Exquisite Design of Latent Tree Representation: Geometry (TUDF, which can be directly downsampled) encodes low-frequency information, while latent features encode high-frequency residuals — complementary decomposition is more efficient than redundant cascades.
Unified Patch-level Training and Inference: Patches are randomly cropped during training (serving as data augmentation and preventing overfitting), and stitched during inference (supporting arbitrary sizes).
Significant Speed Advantage: A large-scale scene of 45m × 90m (~170 rooms) can be completed in 2 hours on a single GPU.
Probabilistic Completion: Starting from partial observations, multiple plausible complete scenes can be sampled, demonstrating the diversity of the generative model.

Limitations & Future Work¶

Only validated on the 3D-FRONT indoor dataset; applicability to outdoor scenes (larger scale and sparser) remains unknown.
Unconditional generation — lacks the ability to control the generated content via text, layouts, etc.
The TUDF representation assumes simple topology, which may have limitations for transparent or thin-shell objects.
Hyperparameters of the three-layer latent tree (patch size, overlap ratio, number of feature channels) may need adjustment for different scene domains.
The autoregressive patch generation order (breadth-first traversal) may introduce directional bias.

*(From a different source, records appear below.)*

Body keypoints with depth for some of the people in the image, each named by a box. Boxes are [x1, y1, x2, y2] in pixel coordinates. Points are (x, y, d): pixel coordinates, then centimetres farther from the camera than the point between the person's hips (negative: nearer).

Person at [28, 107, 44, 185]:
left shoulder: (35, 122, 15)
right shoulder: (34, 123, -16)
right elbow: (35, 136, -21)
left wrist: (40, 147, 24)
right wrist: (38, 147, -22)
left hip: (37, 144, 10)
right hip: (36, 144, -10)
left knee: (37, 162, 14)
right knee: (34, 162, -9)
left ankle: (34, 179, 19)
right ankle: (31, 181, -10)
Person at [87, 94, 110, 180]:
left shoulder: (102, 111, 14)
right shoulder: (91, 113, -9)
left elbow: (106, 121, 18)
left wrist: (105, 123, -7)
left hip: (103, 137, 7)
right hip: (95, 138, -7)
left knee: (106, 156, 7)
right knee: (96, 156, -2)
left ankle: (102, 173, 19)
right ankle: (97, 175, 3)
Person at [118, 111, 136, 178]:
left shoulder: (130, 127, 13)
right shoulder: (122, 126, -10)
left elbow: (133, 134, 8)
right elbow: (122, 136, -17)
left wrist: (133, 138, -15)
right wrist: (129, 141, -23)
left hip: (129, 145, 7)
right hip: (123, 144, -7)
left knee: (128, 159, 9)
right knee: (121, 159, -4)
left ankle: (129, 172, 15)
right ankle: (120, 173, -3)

BlockFusion: Based on tri-planes + layout conditioning → good local surface quality but poor global structure; LT3SD's hierarchical coarse-to-fine strategy resolves the global consistency issue.
XCube: Based on sparse voxel latents → single-step generation limits detail fidelity; LT3SD's hierarchical conditional generation progressively adds details.
MultiDiffusion (Bar-Tal et al.): Patch-parallel denoising for 2D images → LT3SD generalizes this to 3D, employing it at high-resolution layers to accelerate inference.
Insight: "Complementary decomposed geometry + features" can be generalized to other 3D representations (e.g., trying a similar decomposition learning on NeRF's multi-resolution hash grids).

Rating¶

⭐⭐⭐⭐ — Cleverly designed representation, significantly outperforms SOTA quantitatively, highly practical support for infinite scene generation; but limited to indoor datasets and lacks conditional control capabilities.